Seafloor observation systems for earthquake, tsunami and crustal deformation have been developed and deployed to monitor ongoing activities in the hypocentral region of the interplate megathrust events around Japan. However, while these systems require a very high cost for deployment and operation, onshore observation techniques are still superior in precision. As for the onshore stationary observation networks deployed over Japan such as Hi-net and GEONET, it is true that there still exist observation gaps of low resolution even in active coastal areas because of the existence of the sea. Using a superiority of the onshore observation in precision, mobile deployments at a tip of the peninsula, isolated island or rock reef should be encouraged to supplement the stationary onshore networks. In this paper we discuss current status and problems of “the onshore observation on the sea” referring to the Zenisu reef GPS campaign observations since 1995.

The Zenisu reef is located at the root of the Zenisu ridge that extends from the southern off Izu peninsula to the southwest. Several geophysical evidences such as structure of oceanic crust across the Zenisu ridge and horizontal GPS velocities in the Izu peninsula suggest that the Izu peninsula and Zenisu ridge have formed a compressive tectonic block (Izu microplate: IMP) being detached from the main part of the Philippine Sea plate. Thus plate convergence between the Philippine Sea plate and central Japan may be partitioned into deformations at both sides of and within the IMP. Using displacement rates at seafloor stations deployed along the Nankai Trough, Yokota et al. (2016) have shown strong coupling on the boundary north of the Zenisu ridge. Movement of the Zenisu reef has a key factor to confirm the IMP hypothesis and strain partitioning.

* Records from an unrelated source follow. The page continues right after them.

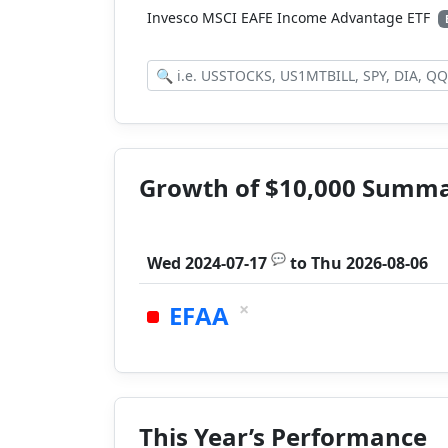
Invesco MSCI EAFE Income Advantage ETF
Growth of $10,000 Summ
💬
Wed 2024-07-17
to
Thu 2026-08-06
×
EFAA
This Year’s Performance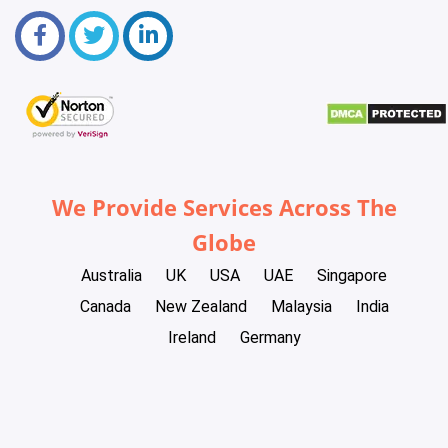
We Provide Services Across The
Globe
Australia
UK
USA
UAE
Singapore
Canada
New Zealand
Malaysia
India
Ireland
Germany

We need to charter a fishing boat to access the Zenisu reef from Kozu island about 40 km apart. The highest point of the reef is as high as 10 m above sea level. Generally landing and operation on the reef are difficult when wave height exceeds 2 m. Moreover the operation time on the reef is limited to within 5-6 hours in the daytime. Because of these conditions, observation time and frequency are quite insufficient. In reality, there are several technical problems to overcome for the realization of long-term continuous GNSS observation: waterproofing and rust prevention of all instruments against sea water, stable anchoring of instruments against physical external forces (storm wind and tidal wave), countermeasure to solar insolation in summer (high temperature and crystallization of salt) and so on. Stable power source and telecommunication for data collection are also important for long-term continuous observation but the above problems make them difficult to realize. We will continue to make efforts to overcome these problems in order to apply high-precision onshore observation techniques to the marine observations.